Major League veteran pitcher Tom House was critical in Erik’s transformation and revamping his approach prior to pitching at a MLB tryout camp in November 2010. After seeing the renaissance man in action, the San Diego Padres signed Erik to a minor league contract. Hamren believes it was a full season of independent baseball and working with former Major Leaguer Tom House that helped him reach MLB. Erik said, “Indy ball was the best thing that could have happened to me. It put things in perspective. You have it, and then you lose it. But I got innings, and I got to work. It’s kind of hard to grasp what has happened.” Hamren admitted that he struggled with his command during the first half of the 2010 season, but a ‘House call’ visit with the pro at the All-Star break made all the difference. “House synched me up,” Hamren said. “He kept me really focused and made me really confident. The first half of the season, there were still command issues. Strikes would come and go. But I worked with him and got a little confidence off that.”Coach Brail commented, “Erik was blessed with a ton of baseball ability. He had all five of the major baseball tools. It was just a matter of maturity and trusting himself on the field. Once he learned to relax and focus on the things he had control over, the game got easier for him. I’m a Erik Hamren believer and fan. He has overcome adversity his whole career and with his tremendous work ethic. I know nobody will out work him, and he is only going to get better.” Coach Brail knows that it will be an uphill battle for Hamren to return back to the Big Leagues from his current post at San Diego Padres Double-A affiliate San Antonio Missions. It’s the same place where he was when he received a Big League call-up at 1:30 in the morning on July 31, 2011 after the Padres traded relief pitcher Mike Adams to the Texas Rangers. Hamren made his splash into Major League Baseball at PETCO Park the next day on August 1st against Southern California National League West rival Los Angeles Dodgers. The six-foot-one, 195-pound righty pitched a scoreless
ninth inning in San Diego’s 6-2 loss but also ended his
MLB debut memorably by striking out Dodger speedster
Dee Gordon. The Orange County homegrown hero deserved the opportunity after being named 2011 Texas League
Mid-Season All-Star and compiling a stellar 5-0 record with
a 0.98 ERA in 48 games with the Lake Elsinore Storm and San Antonio Missions. During his shortened 2011 minor league campaign in 65 2/3 innings of work, Hamren was relentless. He surrendered a mere 46 hits, while walking
14 and striking out 69. The 25-year-old posted a 4.38 ERA
in 12 1/3 MLB innings last season with the Padres pitching middle relief. “He’s a great story,” said Jason McLeod, the Padres’ vice president and assistant general manager. “He
has a low-90s boring fastball with a swing-and-miss slider.” Hamren had high hopes that a successful run at 2012 Padres Spring Training would warrant a slot in the San Diego opening day bullpen. Unfortunately, he was designated for assignment on April 5th by the Padres.

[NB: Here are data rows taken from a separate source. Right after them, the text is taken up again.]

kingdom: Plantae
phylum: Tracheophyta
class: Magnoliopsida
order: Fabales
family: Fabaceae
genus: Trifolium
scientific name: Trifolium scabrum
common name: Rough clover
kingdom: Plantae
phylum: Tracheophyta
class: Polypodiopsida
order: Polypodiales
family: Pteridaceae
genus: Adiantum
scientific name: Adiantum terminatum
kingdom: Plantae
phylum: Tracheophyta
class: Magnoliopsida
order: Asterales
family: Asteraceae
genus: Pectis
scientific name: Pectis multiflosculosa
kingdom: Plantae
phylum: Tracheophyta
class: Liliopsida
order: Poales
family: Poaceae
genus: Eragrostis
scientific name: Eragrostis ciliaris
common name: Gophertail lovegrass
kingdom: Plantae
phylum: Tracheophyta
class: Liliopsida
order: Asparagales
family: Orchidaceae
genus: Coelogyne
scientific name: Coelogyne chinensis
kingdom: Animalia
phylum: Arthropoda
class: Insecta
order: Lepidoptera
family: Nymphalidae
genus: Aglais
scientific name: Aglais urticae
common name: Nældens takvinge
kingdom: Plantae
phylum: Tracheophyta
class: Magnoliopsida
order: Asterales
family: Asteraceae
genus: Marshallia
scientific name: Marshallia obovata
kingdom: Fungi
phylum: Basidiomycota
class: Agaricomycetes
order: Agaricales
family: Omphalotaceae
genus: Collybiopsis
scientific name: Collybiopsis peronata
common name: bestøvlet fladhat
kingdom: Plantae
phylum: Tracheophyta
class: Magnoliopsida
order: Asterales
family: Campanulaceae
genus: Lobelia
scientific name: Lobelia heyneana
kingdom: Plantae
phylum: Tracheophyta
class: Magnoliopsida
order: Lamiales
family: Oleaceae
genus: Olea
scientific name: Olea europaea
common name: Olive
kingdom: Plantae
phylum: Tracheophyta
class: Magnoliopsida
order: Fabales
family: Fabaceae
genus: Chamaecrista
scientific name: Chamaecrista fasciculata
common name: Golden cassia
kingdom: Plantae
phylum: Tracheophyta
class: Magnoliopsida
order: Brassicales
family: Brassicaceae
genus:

To the delight of Southern California Friar faithful in keeping Hamren a Padre, Hamren cleared waivers and was assigned to Double-A San Antonio. So far in his 13 innings pitched out of the Mission bullpen (0-1, 2.08 ERA with one save and four holds), Erik has surrendered only 6 hits while striking out 19 and holding opponents to a .154 batting average. With continued success in the minor leagues, it is just a matter of time for the South Orange County pitcher to return to PETCO Park.
Hamren’s journey to Major League Baseball was relatively short, especially considering that he
was pitching in the Independent League in 2010. He possesses what it takes to become a solid contributer to the Padres bullpen and is itching to remain a staple on the San Diego roster. Should the Padres use closer Huston Street as a half-season rental AKA trade bait before the July 31st non-waiver trade deadline, then Hamren will be right on schedule for his annual pilgrimage to PETCO. However, one would expect that at the very latest Erik will rejoin the Padres when active rosters increase from 25 to 40 on September 1st. In the meantime, the trek from Mission San Juan Capistrano to the San Antonio Missions will have to suffice. Just as the swallows return every year to this legendary South Orange County landmark, fireman Erik Hamren will faithfully make his miraculous comeback to MLB in San Diego.